### INSTRUCTION
Could you copy the items below word for word, starting at the very first line and stopping after the line that contains "Reading left to"?

* * * * * * * * *

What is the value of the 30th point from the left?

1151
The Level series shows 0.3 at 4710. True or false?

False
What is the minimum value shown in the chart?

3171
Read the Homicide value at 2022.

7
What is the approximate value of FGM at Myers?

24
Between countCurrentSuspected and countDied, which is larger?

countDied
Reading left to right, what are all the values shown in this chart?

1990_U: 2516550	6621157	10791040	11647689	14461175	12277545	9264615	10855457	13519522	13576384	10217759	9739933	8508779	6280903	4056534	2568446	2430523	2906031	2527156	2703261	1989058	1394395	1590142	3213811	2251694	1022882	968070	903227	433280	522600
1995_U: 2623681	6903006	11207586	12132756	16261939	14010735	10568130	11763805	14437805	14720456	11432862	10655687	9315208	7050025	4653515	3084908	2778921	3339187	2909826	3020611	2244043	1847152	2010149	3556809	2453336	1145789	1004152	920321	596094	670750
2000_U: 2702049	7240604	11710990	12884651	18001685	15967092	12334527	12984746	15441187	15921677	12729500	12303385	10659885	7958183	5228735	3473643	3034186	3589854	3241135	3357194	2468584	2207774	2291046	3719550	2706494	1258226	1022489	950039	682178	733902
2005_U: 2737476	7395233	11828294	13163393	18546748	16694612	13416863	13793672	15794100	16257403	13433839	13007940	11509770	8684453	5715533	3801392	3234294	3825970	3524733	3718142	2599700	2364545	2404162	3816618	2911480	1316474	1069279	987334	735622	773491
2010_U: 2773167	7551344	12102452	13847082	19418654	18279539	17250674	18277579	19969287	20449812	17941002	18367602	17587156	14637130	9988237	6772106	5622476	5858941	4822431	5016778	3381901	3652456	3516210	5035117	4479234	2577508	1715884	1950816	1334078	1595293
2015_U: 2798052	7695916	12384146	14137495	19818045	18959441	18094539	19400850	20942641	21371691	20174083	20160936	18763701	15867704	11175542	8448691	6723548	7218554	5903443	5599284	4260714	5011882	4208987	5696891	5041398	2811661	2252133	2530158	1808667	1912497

* * * * * * * * *

### ANSWER FOR THE TASK
What is the value of the 30th point from the left?

1151
The Level series shows 0.3 at 4710. True or false?

False
What is the minimum value shown in the chart?

3171
Read the Homicide value at 2022.

7
What is the approximate value of FGM at Myers?

24
Between countCurrentSuspected and countDied, which is larger?

countDied
Reading left to right, what are all the values shown in this chart?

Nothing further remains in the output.